We have a cat. I have had cats since I was wee – my grandmother left food out for the neighbourhood cats because they kept the mice and snakes away from her house. Once, she booted a cat in the head when it scratched me. That cat was much nicer after that. I do not advocate cat booting; it was a different time, when vicious cats were dealt with swiftly by a Very Angry Irishwoman.
We had to put my big black loveybug (also known as the big black bastard) down because he had diabetes and went into renal failure, and for a time, we had just one cat; that being Fat Tau. Fat Tau was a lovely, stupid girl who was a great mouser and…well, okay, she was pretty dumb. She used to get lost when she went from one room to the next. She’d flatten herself out (as much as a 20 pound cat can flatten itself out) in the hallway and she would cry and cry and cry because she didn’t know where everyone had gone. Of course, we hadn’t gone anywhere; she had. Ah, poor Tau. She died last April at the respectable old age of 17.
The feline pictured above is Lord Aloicious Q Pibblebrook the Fourth. He is Lord of Stinky Realm and the Lower Marches, and protector of the Nip. He has been victorious in battle against bird, rodent, and toddler. (Yes, he is dictating this to Yours Truly.) His familiar name is Poe. His song is ‘Bad Cat’, sung to the tune of Bob Marley’s “Bad Boys” (you can listen to that tune here).

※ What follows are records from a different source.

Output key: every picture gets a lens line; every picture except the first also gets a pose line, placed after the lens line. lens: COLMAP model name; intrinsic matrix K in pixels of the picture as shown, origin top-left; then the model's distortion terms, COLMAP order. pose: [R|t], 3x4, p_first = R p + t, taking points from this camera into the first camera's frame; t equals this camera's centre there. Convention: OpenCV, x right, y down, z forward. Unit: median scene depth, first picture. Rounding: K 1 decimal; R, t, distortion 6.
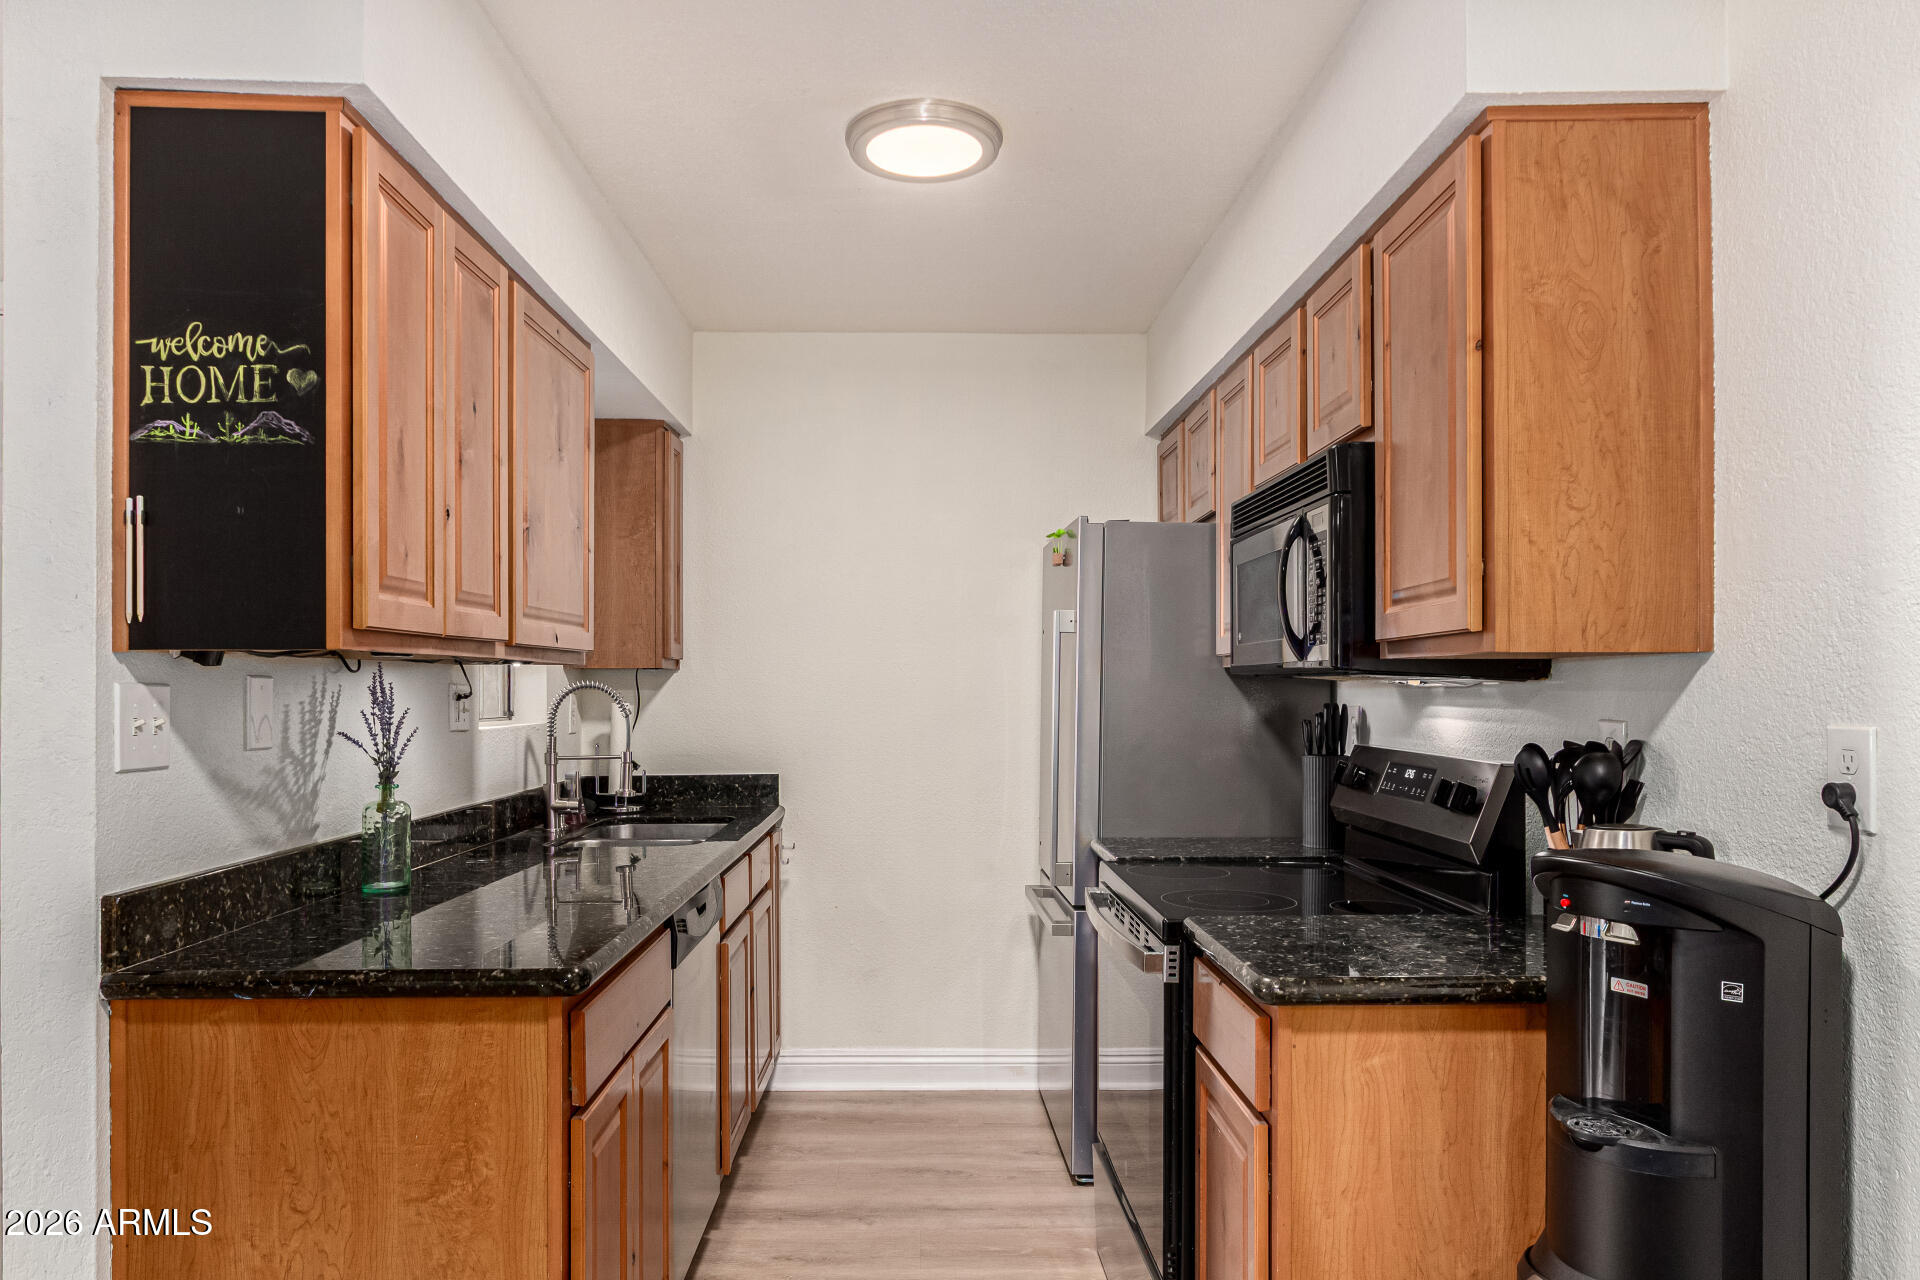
lens RADIAL K [[1290.5, 0, 946.3], [0, 1290.5, 681.3], [0, 0, 1]] dist [-0.001533, -0.002308]
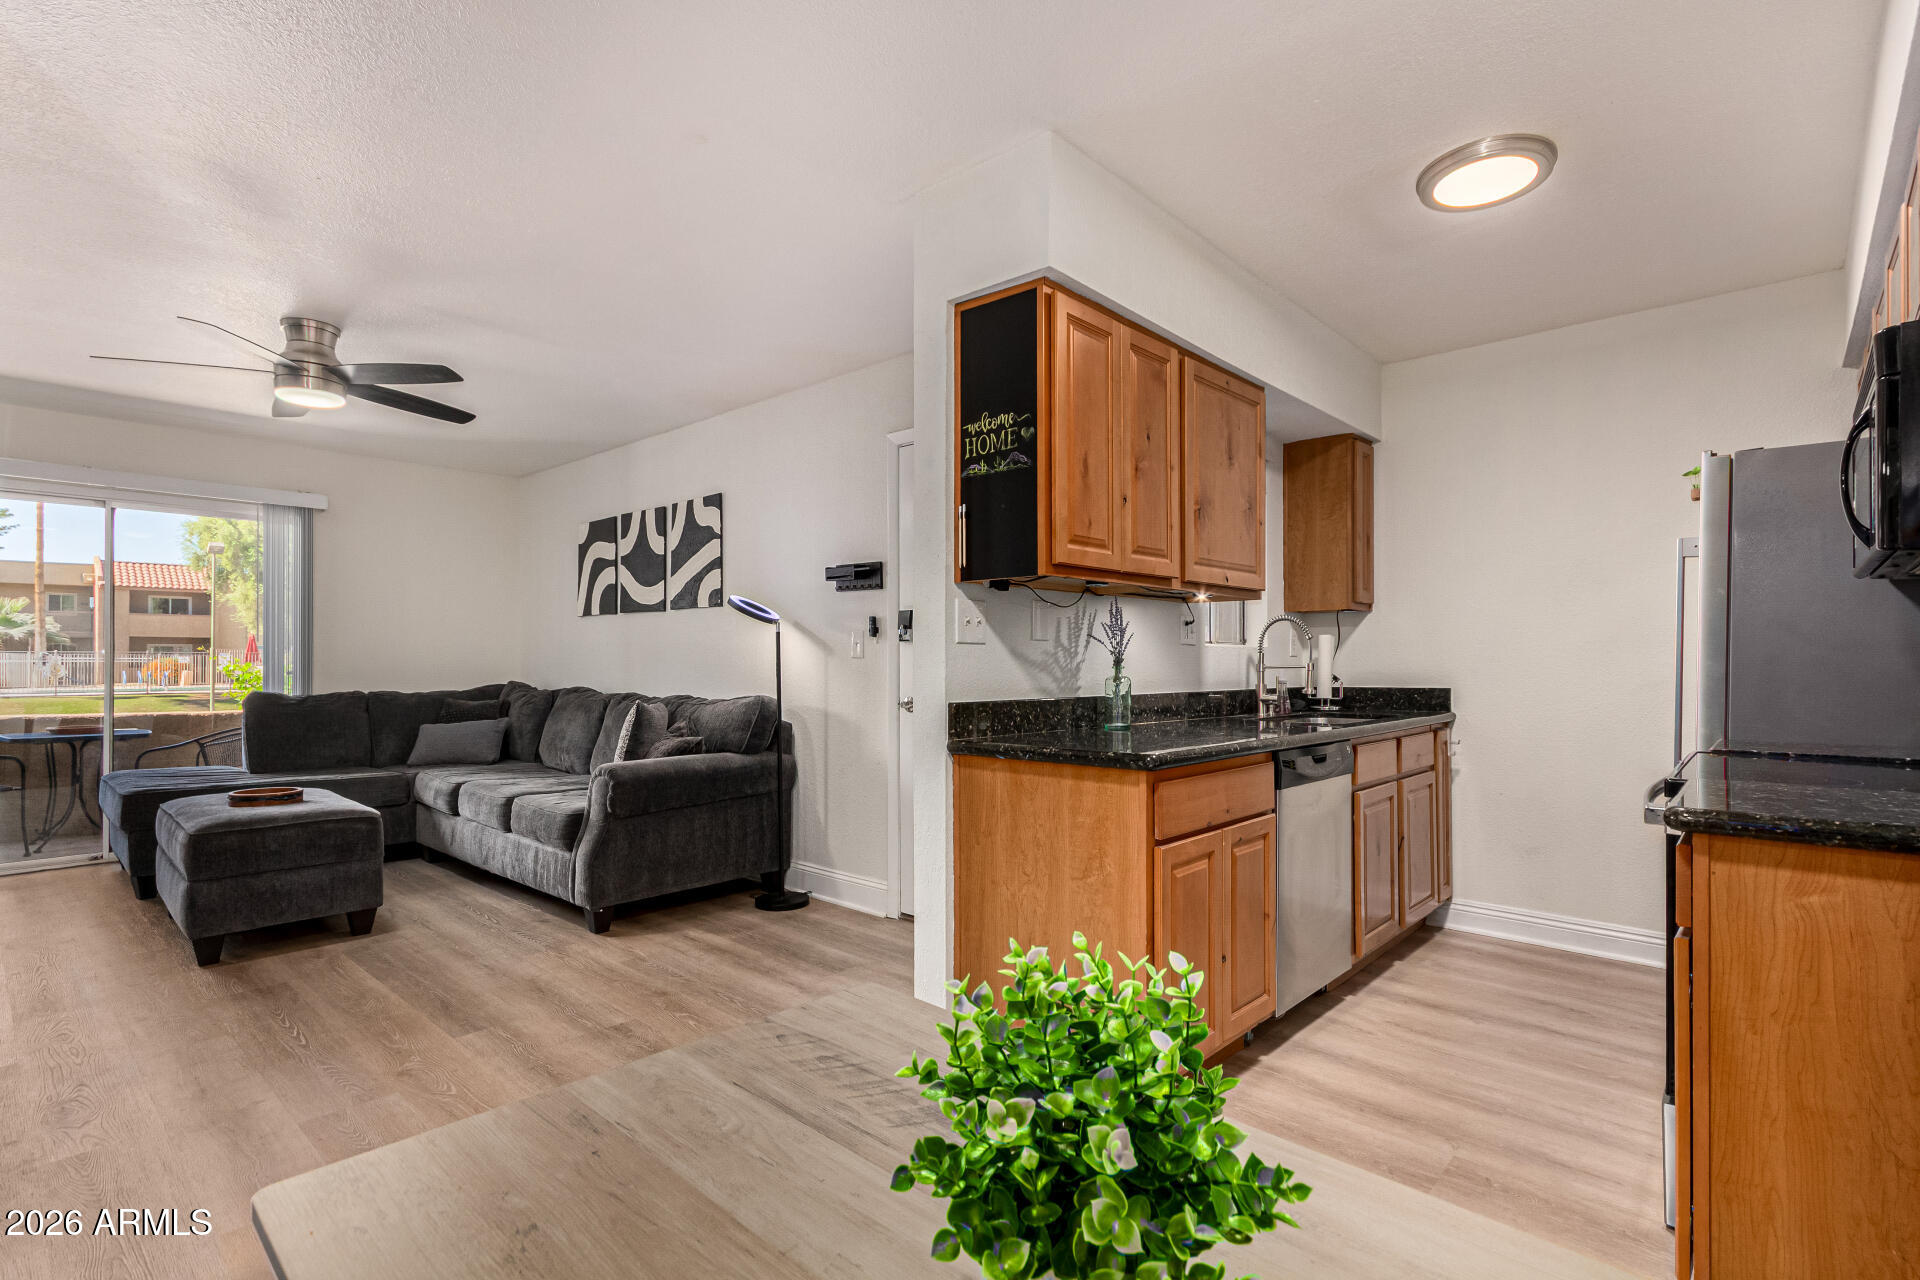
lens RADIAL K [[901.5, 0, 965.1], [0, 901.5, 655.2], [0, 0, 1]] dist [0.006685, -0.000969]
pose [[0.729101, -0.003146, -0.684399, 0.253263], [0.002798, 0.999995, -0.001615, 0.070279], [0.684400, -0.000737, 0.729106, -0.015865]]
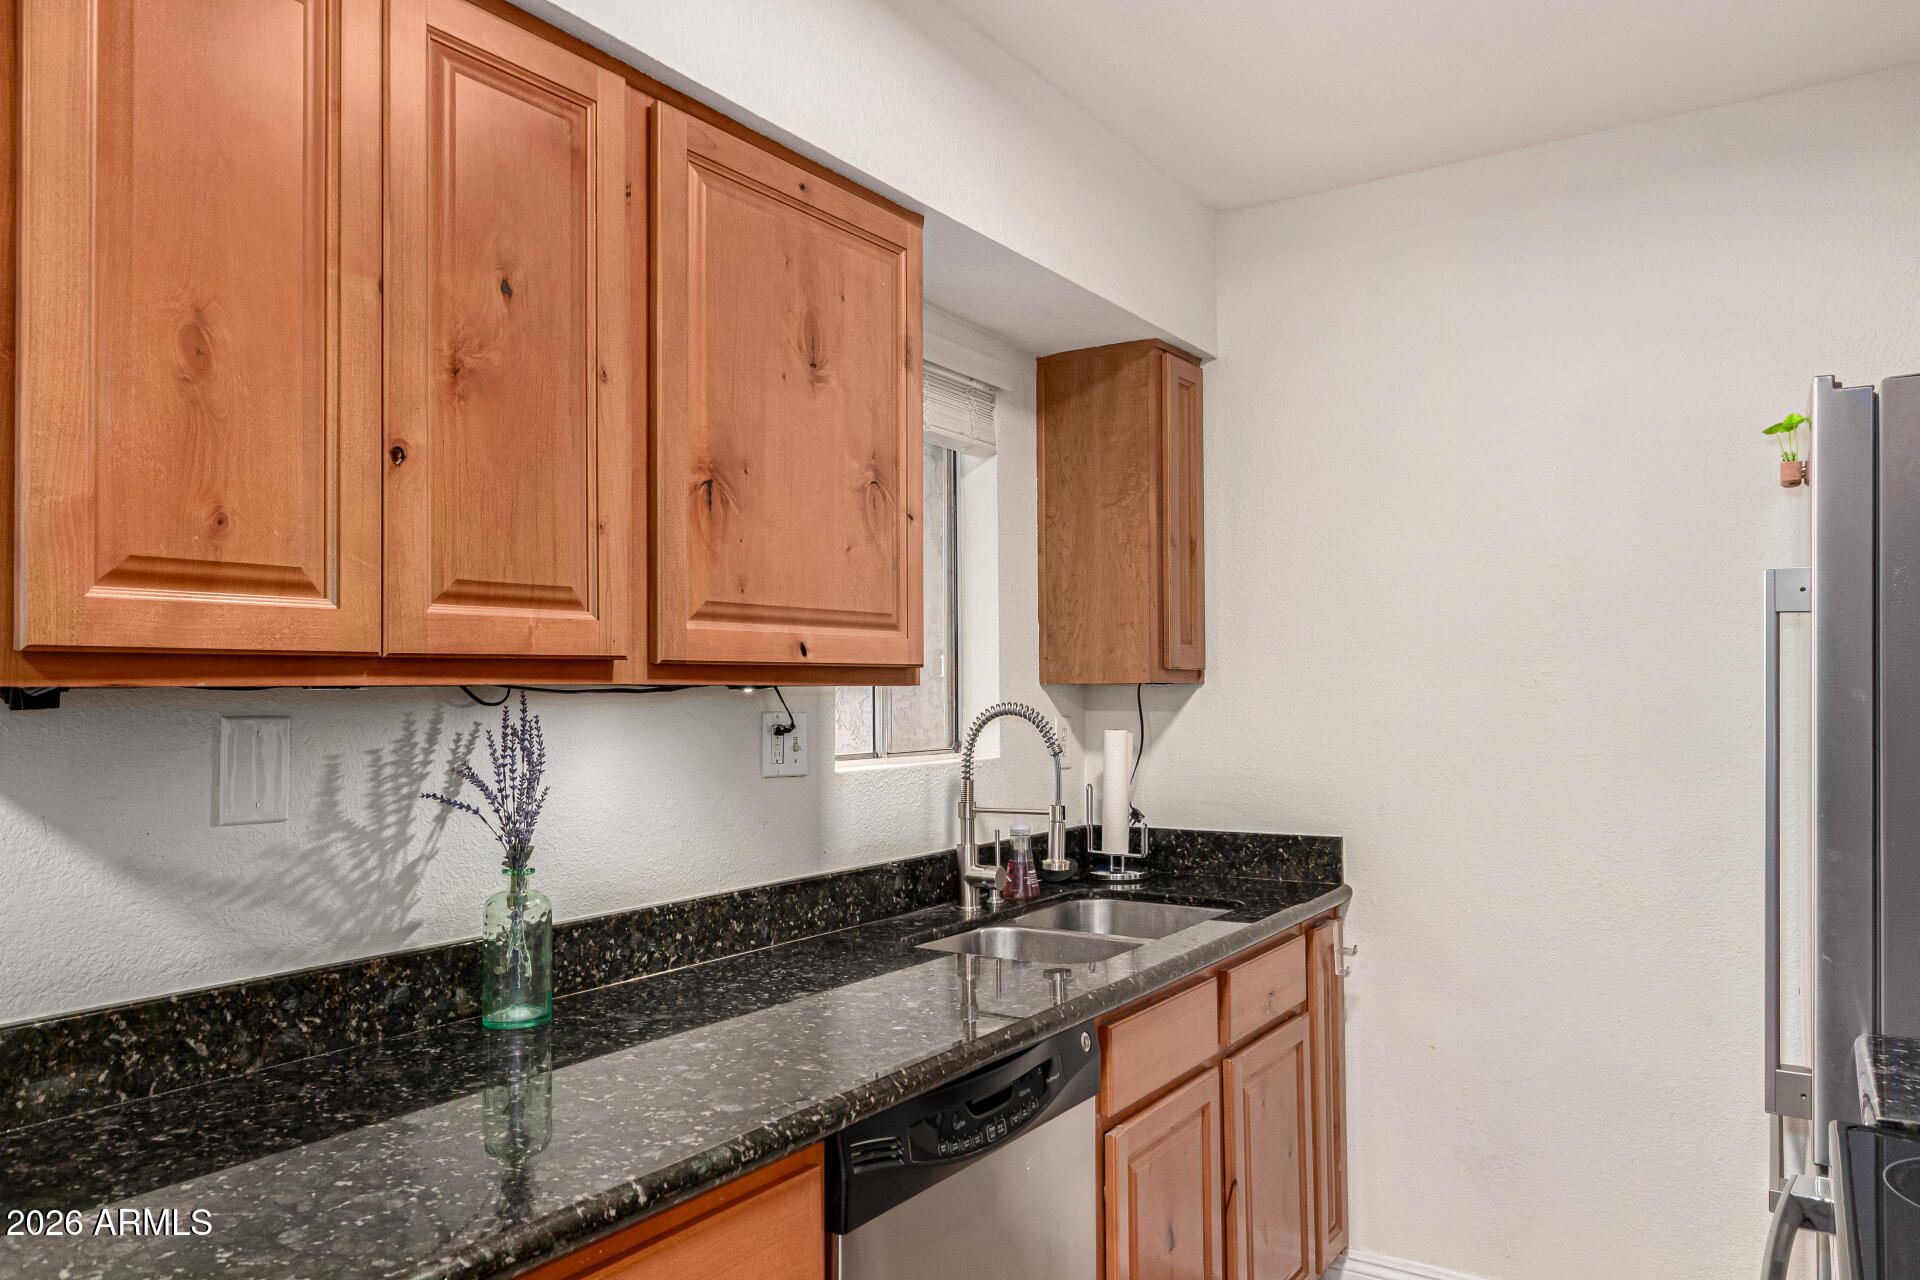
lens RADIAL K [[1290.5, 0, 953.4], [0, 1290.5, 653.6], [0, 0, 1]] dist [-0.001533, -0.002308]
pose [[0.823818, -0.018127, -0.566564, 0.159102], [0.006346, 0.999721, -0.022759, -0.018533], [0.566819, 0.015154, 0.823703, 0.593470]]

“That’s great, cenobyte,” you’re thinking, “but why are you bournalling about your gorram cat, and what has it to do with me?”
It hasn’t anything to do with you, really. But here’s the interesting thing about His Poopship (this time I mean the cat, not His Nibs): he REALLY likes going for Outsides. But. There is a Ritual involved. One cannot just open the door and let the little bugger out. One must stand at the door and announce: “Would his Lordship/Highness (he prefers the latter) care to take the air in the out-of-doors?”
At which point, His Highness darts outside with his tail held high. God only knows what he gets up to out there. When one wishes for the cat to come in, one must open the door before him (he will not come in the house after a dirty human) and announce: “The King! The King! His Highness approaches the keep!” or “Would his Royal Highness care to sojourn in the coolness of the palace?”
Then he barfs on the floor.
I never understood the monarchy better than when Lord Pibblebrook granted us permission to live at his castle.